Sur le tableau lexicométrique des déclarations de politique générale, on peut voir, pour chaque discours, le nombre total d’occurrences (ou « taille ») et le nombre de formes distinctes (ou « vocabulaire »).
La forme lexicale "de" est généralement la plus employée (fmax). C’est le cas pour tous les Premiers ministres à une exception près : la déclaration de Michel Rocard en 1991, pour l’entrée de la France dans la première guerre du Golfe ; c’est "la".
Quoi qu’il en soit, la forme de fréquence maximale n’apparaît qu’une fois dans la colonne « formes ».
Une forme de fréquence 1 (n’apparaissant qu’une seule fois dans tout le corpus) est appelée « hapax ». Le nombre d’hapax donne une indication sur la richesse du vocabulaire employé. En effet, quelqu’un qui emploie beaucoup d’hapax révèle un souci d’éviter la répétition.
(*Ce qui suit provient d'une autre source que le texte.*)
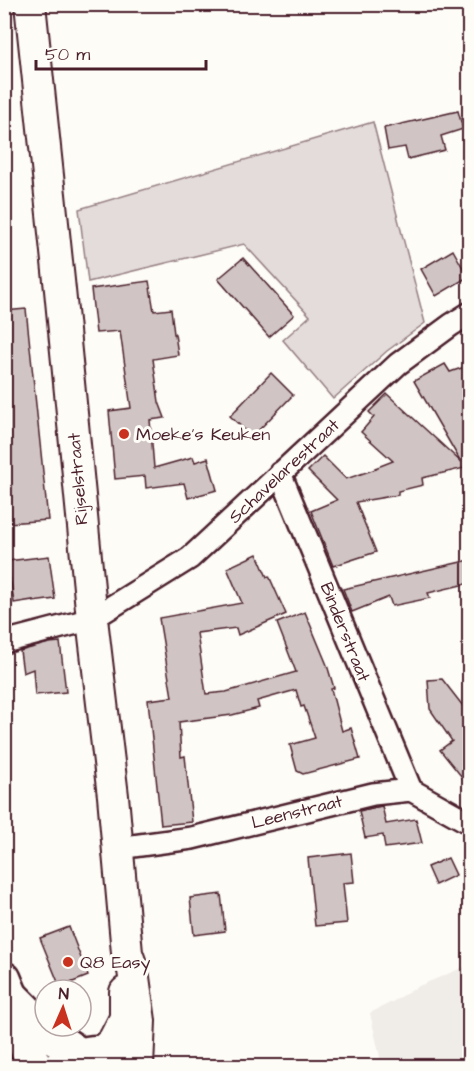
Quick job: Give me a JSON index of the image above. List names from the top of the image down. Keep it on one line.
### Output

On peut également comparer la taille et le vocabulaire, c’est-à-dire diviser le nombre de formes distinctes par le nombre de formes total ; on obtient le type-token ratio (TTR).
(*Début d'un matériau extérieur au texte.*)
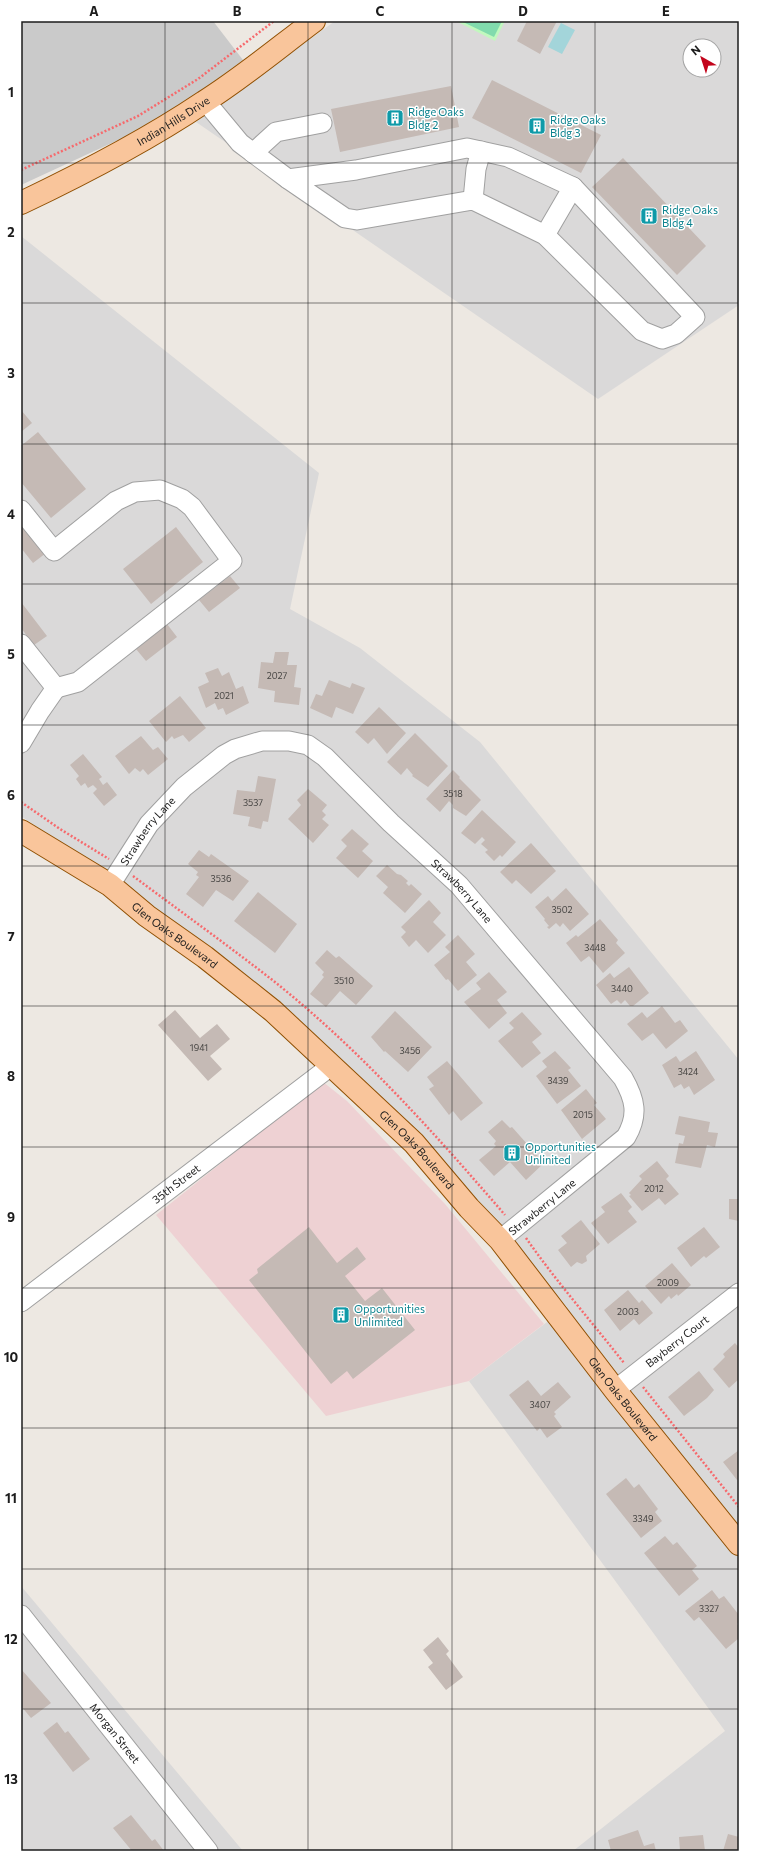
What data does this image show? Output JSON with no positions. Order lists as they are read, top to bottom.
{
  "streets": {
    "main road": ["Indian Hills Drive", "Glen Oaks Boulevard"],
    "street": [
      "Strawberry Lane",
      "35th Street",
      "Bayberry Court",
      "Morgan Street"
    ]
  },
  "crossings": [
    ["Strawberry Lane", "Glen Oaks Boulevard"],
    ["Glen Oaks Boulevard", "35th Street"],
    ["Glen Oaks Boulevard", "Bayberry Court"]
  ],
  "places": {
    "building": [
      "Ridge Oaks Bldg 2",
      "Ridge Oaks Bldg 3",
      "Ridge Oaks Bldg 4",
      "Opportunities Unlinited",
      "Opportunities Unlimited"
    ]
  },
  "house_numbers": [
    "2027",
    "2021",
    "3518",
    "3537",
    "3536",
    "3502",
    "3448",
    "3510",
    "3440",
    "1941",
    "3456",
    "3424",
    "3439",
    "2015",
    "2012",
    "2009",
    "2003",
    "3407",
    "3349",
    "3327"
  ],
  "north": "top left",
  "grid": {
    "columns": [
      "A",
      "B",
      "C",
      "D",
      "E"
    ],
    "rows": [
      "1",
      "2",
      "3",
      "4",
      "5",
      "6",
      "7",
      "8",
      "9",
      "10",
      "11",
      "12",
      "13"
    ]
  }
}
Cet indice présente l’inconvénient de dépendre fortement de la longueur des corpus et ne peut donc être utilisé que pour comparer des textes de longueur équivalente. D’autres indices, faisant intervenir les rangs, sont cités par Lebart & Salem (1994, p.247). On se référera, également, à l’ouvrage de Labbé, Thoiron & Serant (1988).
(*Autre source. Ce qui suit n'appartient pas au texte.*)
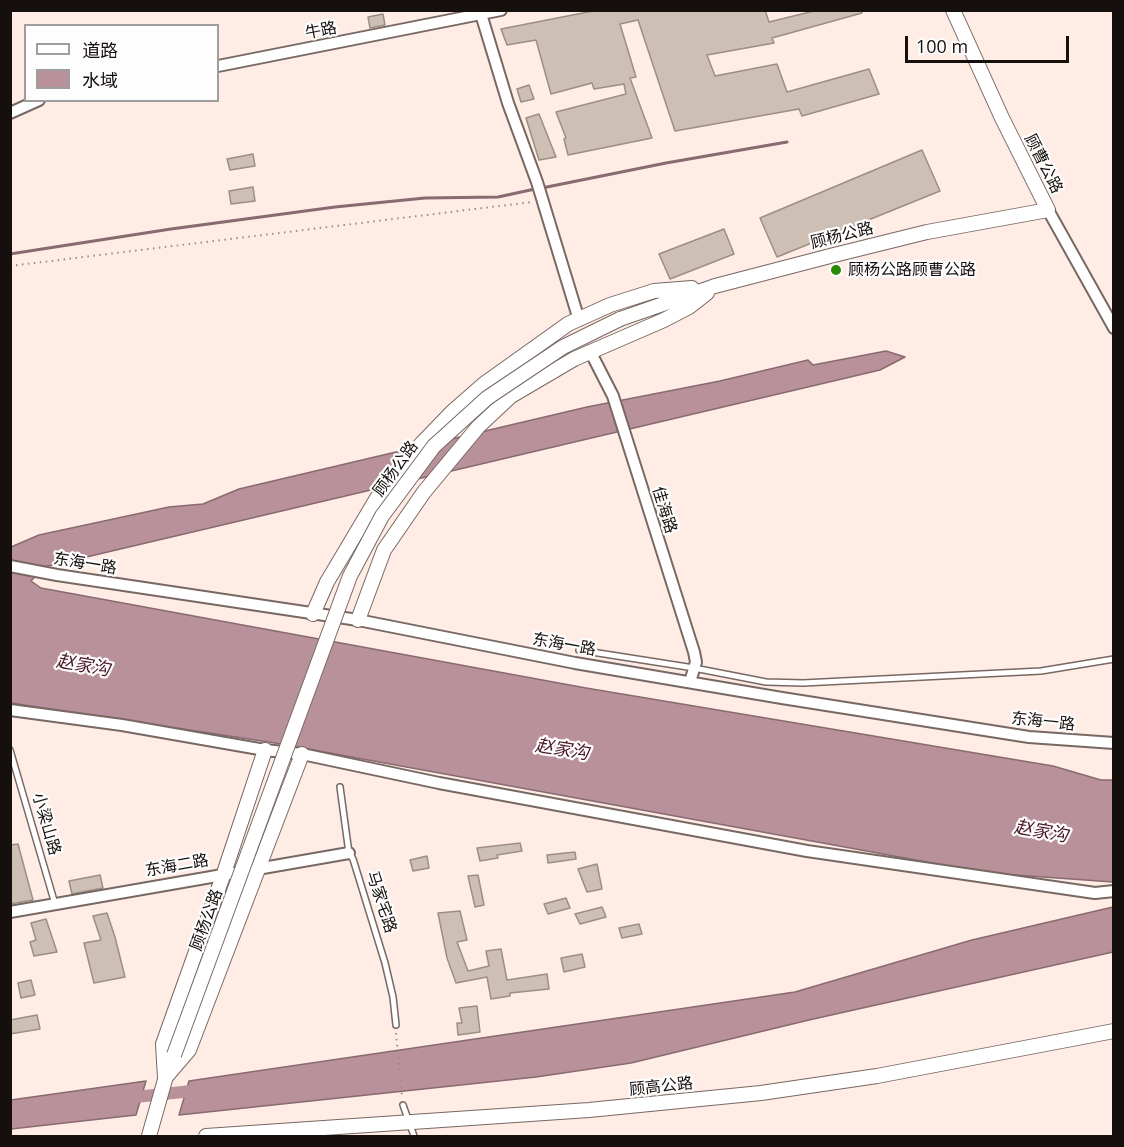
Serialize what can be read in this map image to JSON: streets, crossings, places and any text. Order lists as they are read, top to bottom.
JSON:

A titre d’illustration, on peut représenter graphiquement la richesse : en abscisses, les premiers ministres sont rapportés par taille croissante et en ordonnées, le type-token ratio :
La relation entre la taille et la richesse est confirmée, mais on peut s’intéresser aux déclarations qui s’écartent le plus de la ligne de tendance (regression linéaire) :
Discours plus riches que la tendance : Chaban-Delmas, Messmer, Chirac (86), Rocard (88), Cresson (92), Fillon ;
Discours plus pauvres que la tendance : Chirac (87), Juppé (95 & 96), Balladur, Villepin, Raffarin.